WORK TASK
Lift out, unaltered, the lines of the material below between the line holding "7,453 | | $ | (3,082) |" and the line holding "WIRELESS SERVICE FUND", counting both.

* * *

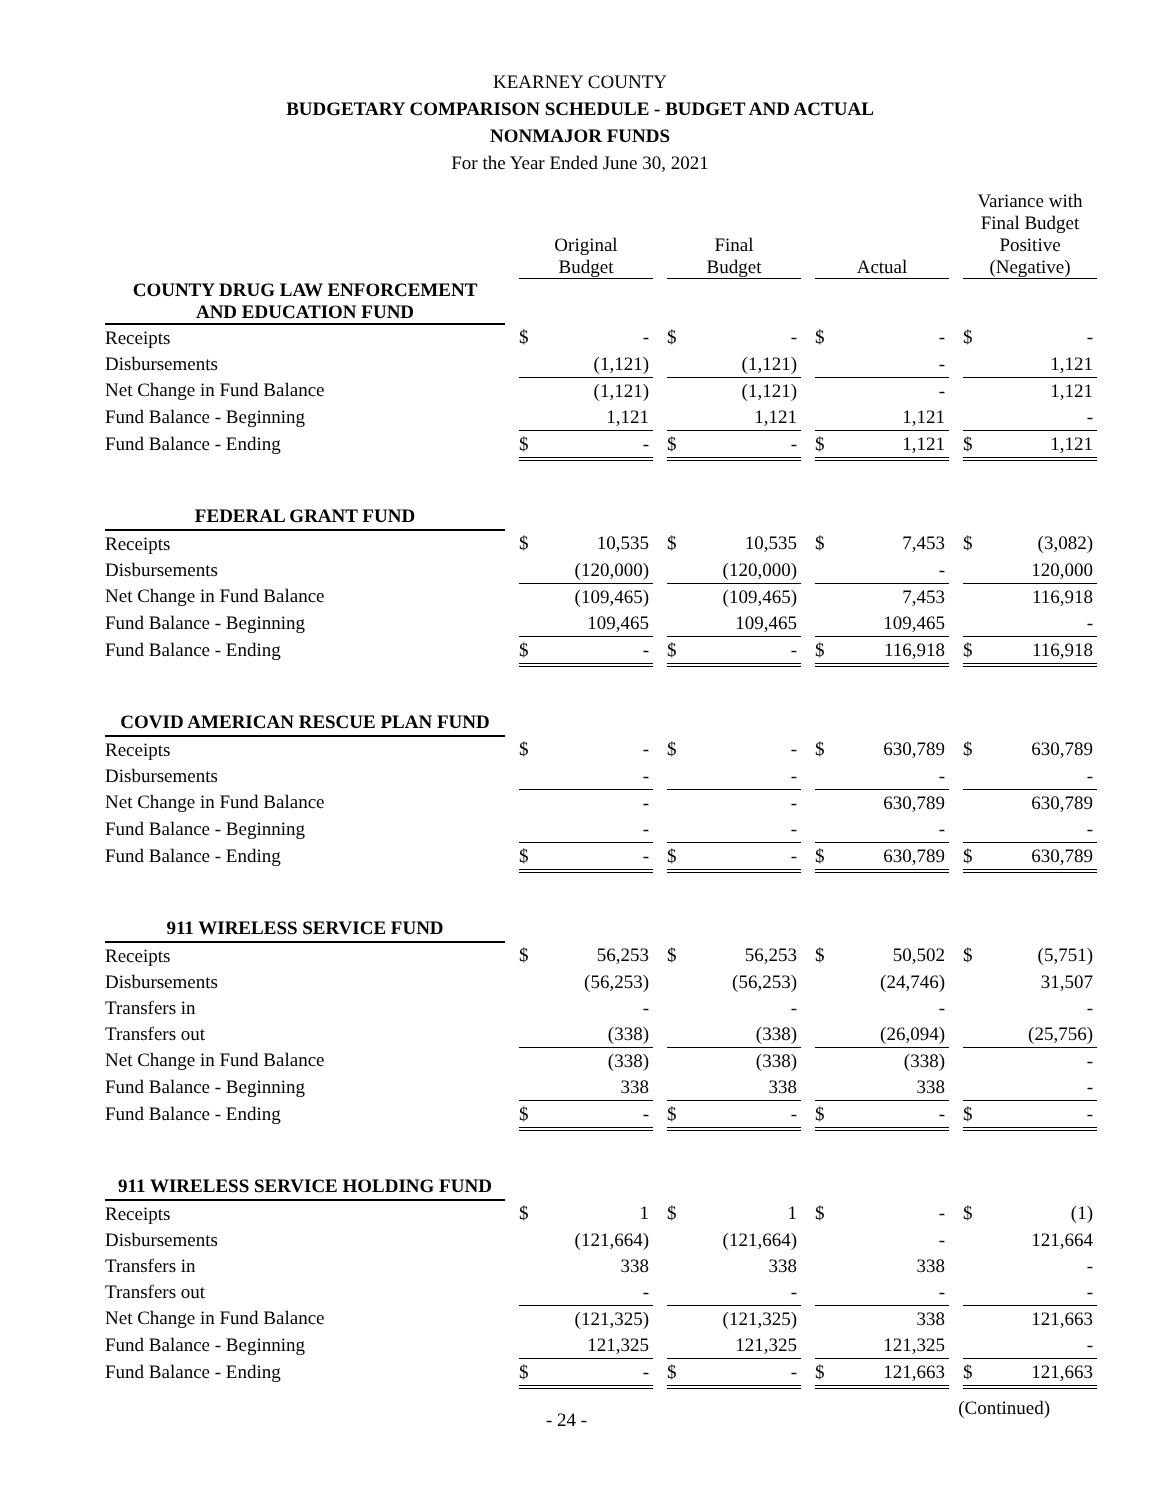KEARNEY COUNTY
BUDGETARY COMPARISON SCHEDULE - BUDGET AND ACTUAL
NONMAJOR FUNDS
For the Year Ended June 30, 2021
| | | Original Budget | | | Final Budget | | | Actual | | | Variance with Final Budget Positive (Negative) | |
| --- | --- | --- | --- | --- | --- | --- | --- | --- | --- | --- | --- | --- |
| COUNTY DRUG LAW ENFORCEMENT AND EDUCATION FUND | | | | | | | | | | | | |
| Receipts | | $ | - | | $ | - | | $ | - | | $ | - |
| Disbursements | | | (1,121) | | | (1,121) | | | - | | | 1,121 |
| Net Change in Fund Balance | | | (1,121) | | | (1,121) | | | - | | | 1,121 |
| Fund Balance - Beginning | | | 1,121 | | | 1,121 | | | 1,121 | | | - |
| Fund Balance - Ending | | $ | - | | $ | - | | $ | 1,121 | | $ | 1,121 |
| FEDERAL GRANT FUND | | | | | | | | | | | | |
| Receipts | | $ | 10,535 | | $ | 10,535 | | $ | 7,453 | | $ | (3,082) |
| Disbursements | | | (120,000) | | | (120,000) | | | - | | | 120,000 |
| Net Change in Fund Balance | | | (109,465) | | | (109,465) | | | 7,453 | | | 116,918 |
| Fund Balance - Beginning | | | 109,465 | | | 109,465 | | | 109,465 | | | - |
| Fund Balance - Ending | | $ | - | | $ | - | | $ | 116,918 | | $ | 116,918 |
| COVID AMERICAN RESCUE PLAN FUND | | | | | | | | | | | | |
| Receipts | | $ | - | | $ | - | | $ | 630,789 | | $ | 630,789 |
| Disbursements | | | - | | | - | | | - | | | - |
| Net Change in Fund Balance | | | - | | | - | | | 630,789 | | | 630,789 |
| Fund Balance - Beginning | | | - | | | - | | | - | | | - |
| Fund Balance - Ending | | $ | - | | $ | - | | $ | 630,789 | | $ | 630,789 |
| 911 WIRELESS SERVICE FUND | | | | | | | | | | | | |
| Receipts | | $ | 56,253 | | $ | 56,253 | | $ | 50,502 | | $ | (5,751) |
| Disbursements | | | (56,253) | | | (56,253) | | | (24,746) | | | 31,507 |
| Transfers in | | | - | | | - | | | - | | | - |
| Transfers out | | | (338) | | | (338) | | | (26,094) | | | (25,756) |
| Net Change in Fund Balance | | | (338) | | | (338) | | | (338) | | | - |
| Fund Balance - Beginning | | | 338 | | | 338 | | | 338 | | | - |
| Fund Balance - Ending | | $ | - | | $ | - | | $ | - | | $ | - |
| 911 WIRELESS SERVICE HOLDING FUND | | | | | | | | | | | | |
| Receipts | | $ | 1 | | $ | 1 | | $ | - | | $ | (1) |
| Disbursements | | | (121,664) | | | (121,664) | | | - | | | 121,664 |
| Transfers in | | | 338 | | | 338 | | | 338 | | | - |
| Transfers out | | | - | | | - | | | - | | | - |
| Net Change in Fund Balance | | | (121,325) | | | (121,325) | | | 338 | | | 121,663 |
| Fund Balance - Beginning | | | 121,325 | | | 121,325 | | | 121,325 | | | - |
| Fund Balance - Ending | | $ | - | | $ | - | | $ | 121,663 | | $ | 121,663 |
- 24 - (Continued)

* * *

RESPONSE TO THE TASK
| Receipts | | $ | 10,535 | | $ | 10,535 | | $ | 7,453 | | $ | (3,082) |
| Disbursements | | | (120,000) | | | (120,000) | | | - | | | 120,000 |
| Net Change in Fund Balance | | | (109,465) | | | (109,465) | | | 7,453 | | | 116,918 |
| Fund Balance - Beginning | | | 109,465 | | | 109,465 | | | 109,465 | | | - |
| Fund Balance - Ending | | $ | - | | $ | - | | $ | 116,918 | | $ | 116,918 |
| COVID AMERICAN RESCUE PLAN FUND | | | | | | | | | | | | |
| Receipts | | $ | - | | $ | - | | $ | 630,789 | | $ | 630,789 |
| Disbursements | | | - | | | - | | | - | | | - |
| Net Change in Fund Balance | | | - | | | - | | | 630,789 | | | 630,789 |
| Fund Balance - Beginning | | | - | | | - | | | - | | | - |
| Fund Balance - Ending | | $ | - | | $ | - | | $ | 630,789 | | $ | 630,789 |
| 911 WIRELESS SERVICE FUND | | | | | | | | | | | | |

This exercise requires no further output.